Vonnegut, the Twain of our time, has been accused of being a curmudgeon, but really he is one of the most hopeful and optimistic of our great thinkers. He is not suggesting that we make peace with some inevitable fate. He is exhorting us to get straight with ourselves about the limitless power we possess to transform our lives and the lives of others. Daisaku Ikeda writes:
Those who are facing stiff challenges are earnest. That seriousness provides the power to discipline and strengthen oneself and achieve remarkable growth. That’s why adversity can be considered “the mother of happiness” (World Tribune, 1/21/2011).
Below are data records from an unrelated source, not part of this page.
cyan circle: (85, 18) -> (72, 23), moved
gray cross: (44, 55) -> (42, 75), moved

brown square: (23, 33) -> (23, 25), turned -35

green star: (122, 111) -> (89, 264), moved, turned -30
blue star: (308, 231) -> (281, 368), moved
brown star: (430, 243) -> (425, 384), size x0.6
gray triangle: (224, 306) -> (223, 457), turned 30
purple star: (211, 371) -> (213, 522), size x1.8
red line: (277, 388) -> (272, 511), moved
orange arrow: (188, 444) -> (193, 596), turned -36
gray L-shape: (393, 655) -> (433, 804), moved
Well, that’s all very nice, but what about those corporate reformers? They’re still going to wipe out equal education for all and decimate the teaching profession? It doesn’t really matter whether one has strength and dignity in the face of the storm. The storm is still a matter of fact is it not? Certainly. How can I deny that it is not? Nevertheless, two things compel me: (1) I do not want to live my life in fear, and (2) I cannot possibly motivate students to win in their lives if I am not modeling victory in my own.
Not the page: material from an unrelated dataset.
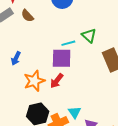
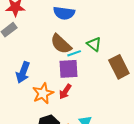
brown semicircle: (27, 16) -> (61, 44), moved, size x1.6
blue arrow: (16, 58) -> (23, 72), size x1.5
When I look at teachers today, I see a million volcanoes, each smoking away in isolation. Yes, we must stand up to our enemies, but when we do so we must absolutely win. Moreover, we can have no doubt about our victory. I have said before that the slander and opposition we receive should be worn as a badge of honor, rather than felt as a spear in the ribs. More than our rage, it is our indomitable dignity that will win the day. We have shown society glimpses of that dignity in the teacher sacrifices at Newtown, but that is only death. Now, we must show that same level of commitment and dignity in our every day service. One might argue that we are, that we have always been doing so. I would agree. The challenge, though is to get mainstream society to see that we are. Let us get our internal houses in order such that we cut figures so compelling, so undeniably compassionate and dedicated to service that when billionaire philanthropists hurl volleys at us, our friends and neighbors will simply laugh them into silence.